Jest forum tego projektu na sourceforge.net link ale jak wszedzie odn Tuxcmd - pytania bez odpowiedzi...  :Smile: 

I tez prosze o informacje o tym czy projekt bedzie rozwijany - gdyby komus udalo sie je uzyskac.

----------

## milu

 *_troll_ wrote:*   

> nie ma sensu dodawac do portage pakietu zrodlowego - bo kylix jest platnym kompilatorem i raczej nikt z tego nie skorzysta...

 

"Ekhmmm ekhhmmm bezedura kolego"

Istnieje kilka wersji Kyliksa m.in. Kylix Open Edition do bezpłatnego użytku pod warunkiem wypuszczania programów na licencji GPL. A że pozostałe wersje są płatne to inna sprawa. 

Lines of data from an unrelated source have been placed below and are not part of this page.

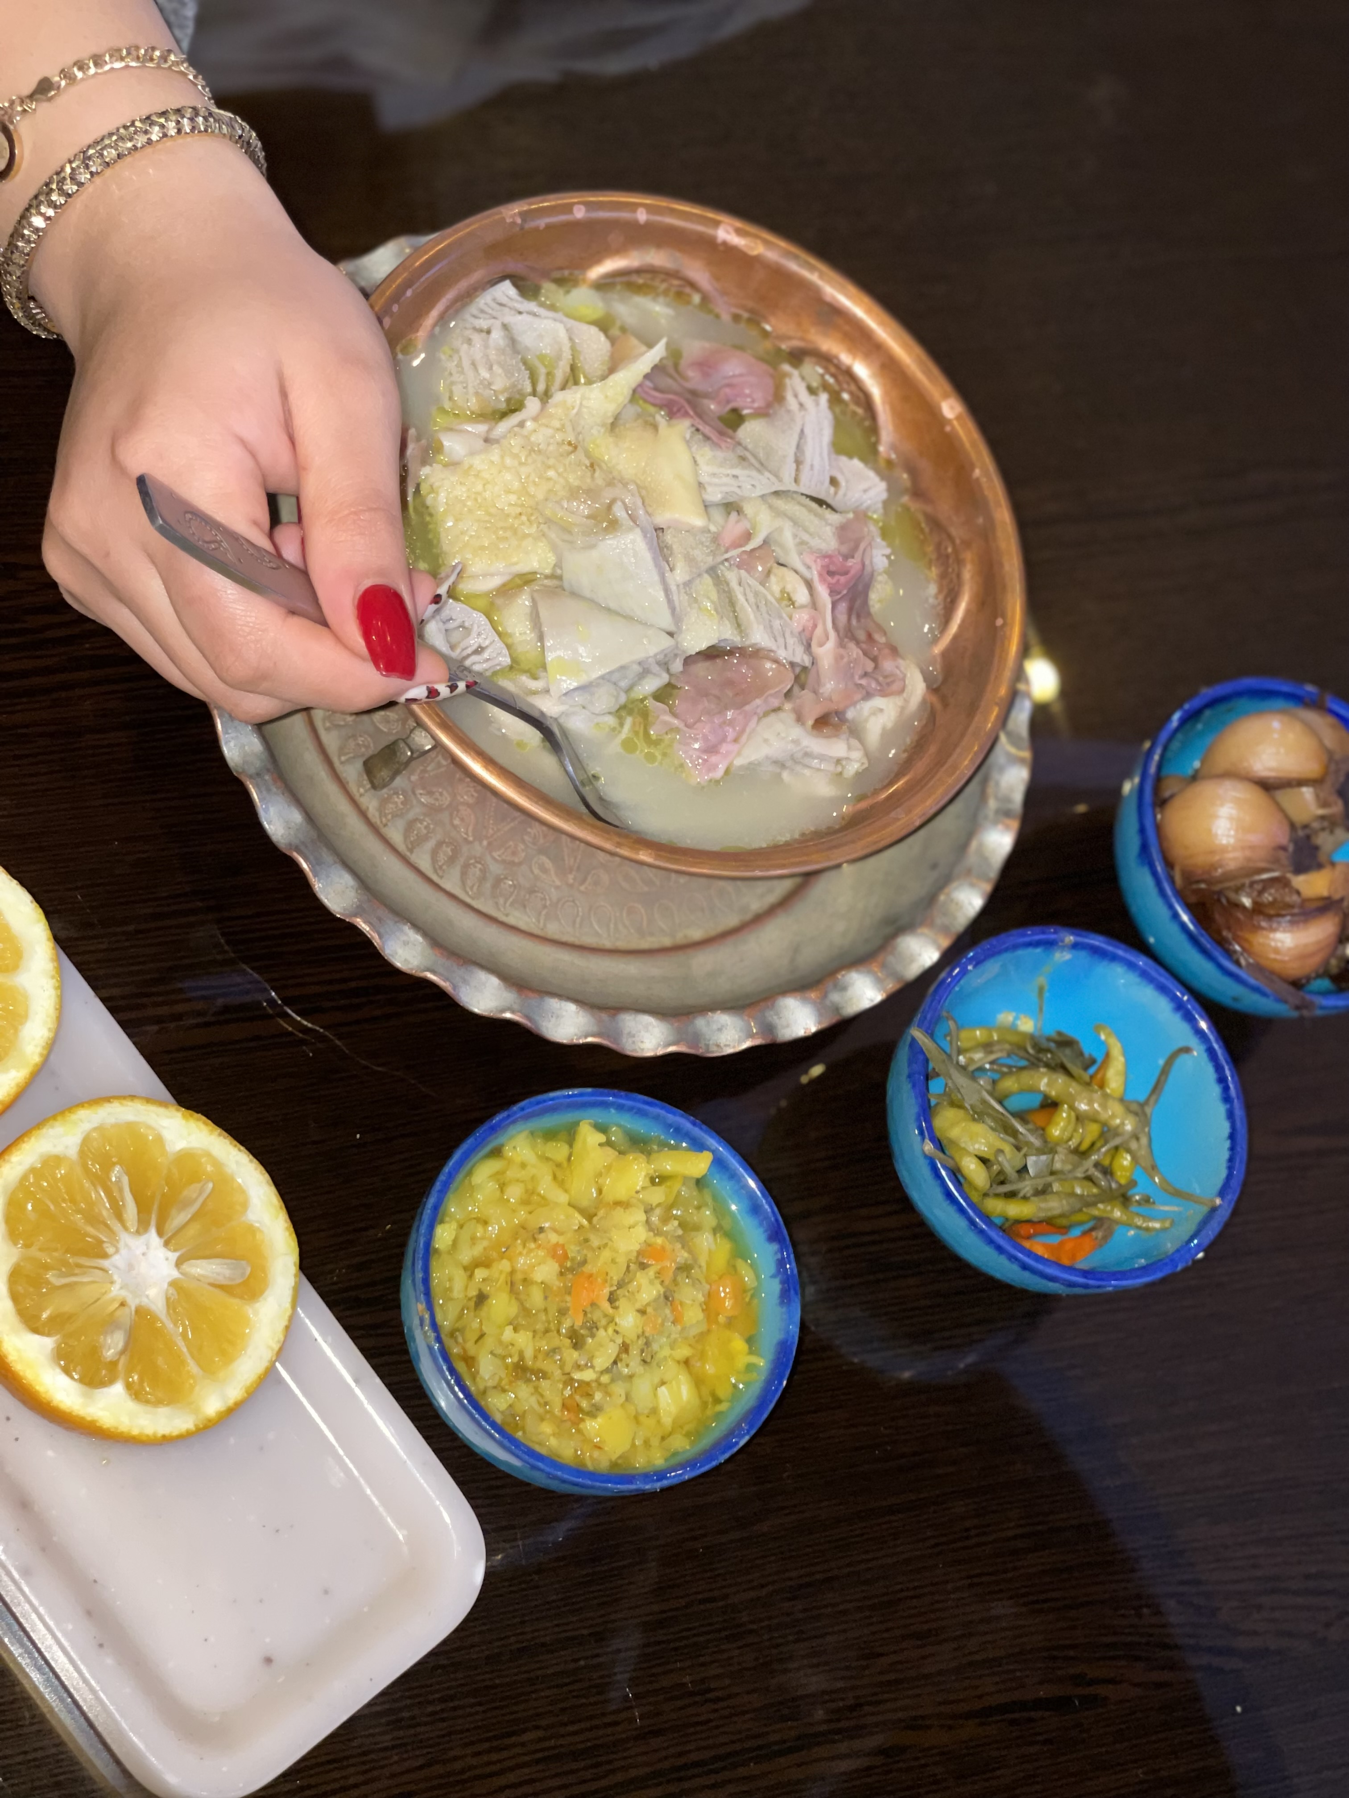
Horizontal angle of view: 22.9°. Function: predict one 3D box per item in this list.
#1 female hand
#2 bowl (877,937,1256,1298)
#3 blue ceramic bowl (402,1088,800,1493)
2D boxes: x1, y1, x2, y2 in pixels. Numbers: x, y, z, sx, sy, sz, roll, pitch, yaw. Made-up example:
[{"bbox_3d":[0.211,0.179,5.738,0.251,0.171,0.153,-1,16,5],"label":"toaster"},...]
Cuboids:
[{"bbox_3d":[-0.099,-0.101,0.721,0.095,0.088,0.140,-20,77,-29],"label":"female hand"},{"bbox_3d":[0.089,0.057,0.813,0.092,0.044,0.092,9,65,-20],"label":"bowl"},{"bbox_3d":[-0.022,0.093,0.752,0.092,0.044,0.092,9,65,-20],"label":"blue ceramic bowl"}]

Nie wiem tylko czy tworzenie ebuilda do źródłowego kodu ma sens w takiej aplikacji. Kylix jest dość specyficzny jeśli chodzi o wymagania. Kiedy miałem z nim do czynienia to wymagał ode mnie ustawienia kilku zmiennych(m.in. wersji kernela chyba) i glibca kompilowanego bez nptl bo inaczej się nie uruchamiał. Z tego powodu gra okazuje się nie warta świeczki.

----------